Recently, I spent three days at a silent retreat practicing the Vipassana technique of meditation.

This means I handed over my phone, wallet, and keys; did not eat dinner, did not talk to or look anyone in the eyes; and sat in an uncomfortable position for ten hours a day. Vipassana, which means “to see things as they really are,” is the method of meditation that, as the story goes, was practiced by the Buddha himself to come out of suffering and attain enlightenment. According to this technique there are four parts of the mind:

  1. Observing mind that tells us something has happened which we know through our senses.

  2. Perceiving mind which evaluates what has happened based on our past experiences.

  3. Sensations are generated on the body out of conscious awareness. Experiences that are perceived as good get pleasant sensations and those that are bad get unpleasant sensations.

  4. Reacting mind which causes us to crave the pleasant sensations (we like it and want more) and respond with aversion (we want it to stop) to unpleasant sensations. When something happens it triggers past experience, we react from those experiences and this part of our mind becomes dominant.   

When we strengthen the focus of our mind through a technique known as Anapana (mindfulness of breathing) meditation we become aware of the sensations on our bodies. The practice of Vipassana is to observe these sensations on the body and not to react to them. By observing and not reacting, we see that all sensations, good or bad, share the same characteristic of impermanence.  In other words sooner or later they go away. At the root of what causes us to suffer is attachment from our Reacting mind (craving to good and aversion to bad) to feelings that are coming and going.

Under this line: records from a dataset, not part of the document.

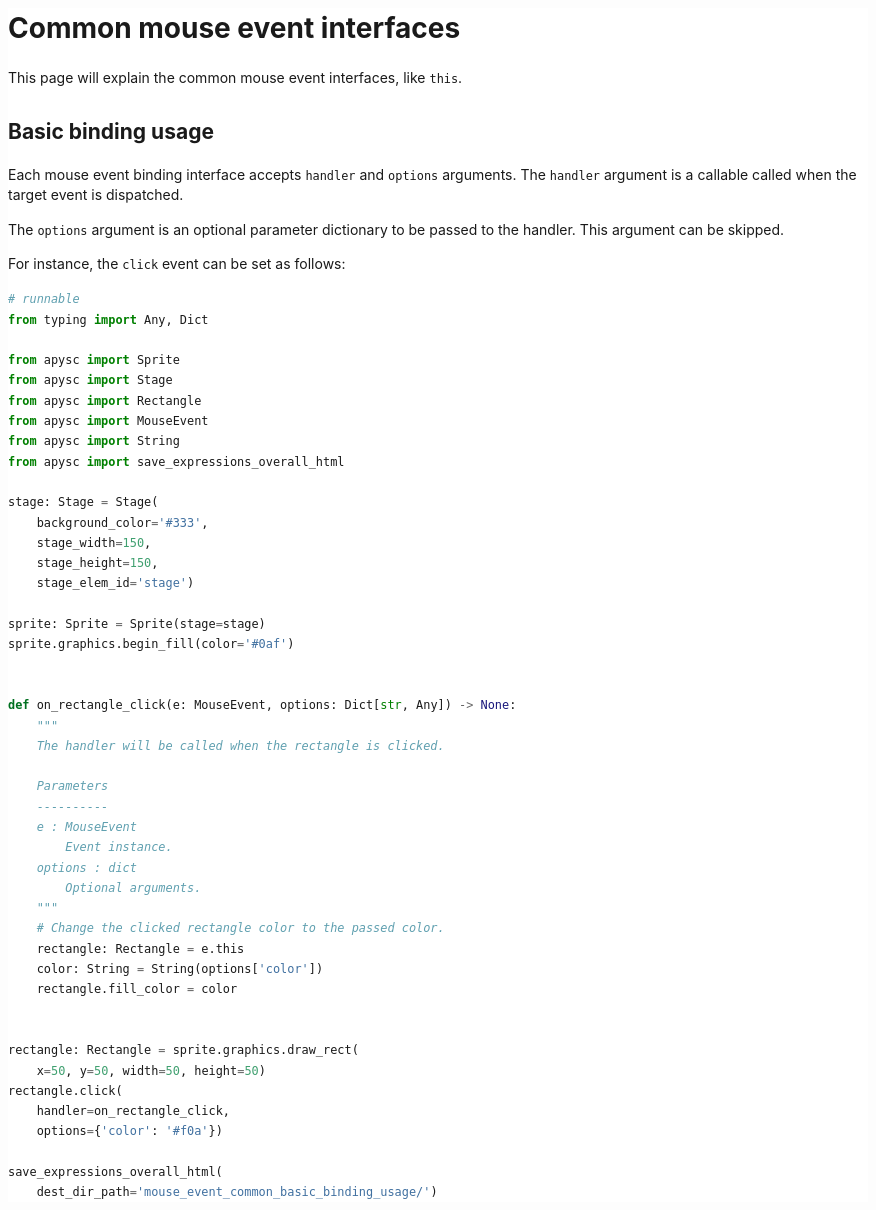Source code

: # Common mouse event interfaces

This page will explain the common mouse event interfaces, like `this`.

## Basic binding usage

Each mouse event binding interface accepts `handler` and `options` arguments. The `handler` argument is a callable called when the target event is dispatched.

The `options` argument is an optional parameter dictionary to be passed to the handler. This argument can be skipped.

For instance, the `click` event can be set as follows:

```py
# runnable
from typing import Any, Dict

from apysc import Sprite
from apysc import Stage
from apysc import Rectangle
from apysc import MouseEvent
from apysc import String
from apysc import save_expressions_overall_html

stage: Stage = Stage(
    background_color='#333',
    stage_width=150,
    stage_height=150,
    stage_elem_id='stage')

sprite: Sprite = Sprite(stage=stage)
sprite.graphics.begin_fill(color='#0af')


def on_rectangle_click(e: MouseEvent, options: Dict[str, Any]) -> None:
    """
    The handler will be called when the rectangle is clicked.

    Parameters
    ----------
    e : MouseEvent
        Event instance.
    options : dict
        Optional arguments.
    """
    # Change the clicked rectangle color to the passed color.
    rectangle: Rectangle = e.this
    color: String = String(options['color'])
    rectangle.fill_color = color


rectangle: Rectangle = sprite.graphics.draw_rect(
    x=50, y=50, width=50, height=50)
rectangle.click(
    handler=on_rectangle_click,
    options={'color': '#f0a'})

save_expressions_overall_html(
    dest_dir_path='mouse_event_common_basic_binding_usage/')
```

So, the practice is to not be attached, to not constantly react, and to let go of old stuff that keeps coming up. You are retraining your mind to not only strengthen the observing function, but to also bring it into balance with the reacting function.

To be honest, these days of 10-hour Vipassana practice is one of the hardest things I’ve ever done. Sitting and meditating for that many hours for so many days in a row is really tough. But the results are remarkable. When I re-entered the world, the same stresses and craziness were waiting for me, but they didn’t have the same charge. This experience has stuck with me, even weeks after being on the retreat.  Instead those stressors roll off my shoulders and don’t get to me the way they did before. I can appreciate experiences, good and bad, in a way I didn’t before.

So when you get right down to it, all our suffering comes from the way our minds work. Without re-conditioning our minds in some way (I offer meditation as the most proven and effective way here), we will continue to suffer. But if we do the work of getting to know our mind, how it works, and retraining it, we can find some peace, happiness, and freedom from the struggle.


How to get started

You can learn more about Vipassana meditation or find a course near you here:

https://www.dhamma.org/en/about/vipassana

You can also try some lower touch, beginner friendly apps such as Breathe or Headspace.

And if meditation is just not for you, here are some other ways to ease the suffering:

  1. Go to therapy - Release those internalized objects and recondition yourself to value your being over your doing

  2. Cultivate friendships - Develop and prioritize relationships, be kind and generous to others as you would yourself.

  3. Nurture your body - Move your body, exercise, don’t sit all day. Eat healthy foods.

  4. Recondition your mind - Do the 3 Good Things Activity, try hypnosis.

  5. Broaden your threshold for stress - Do practices that strengthen the relaxation response of your parasympathetic nervous system (yoga is great for this, 4-7-8 Breathing)

  6. Back to basics - Don’t be as focused on material things to bring you joy. Find it in the simple things, like taking a walk, talking to a friend, drinking a cup of tea.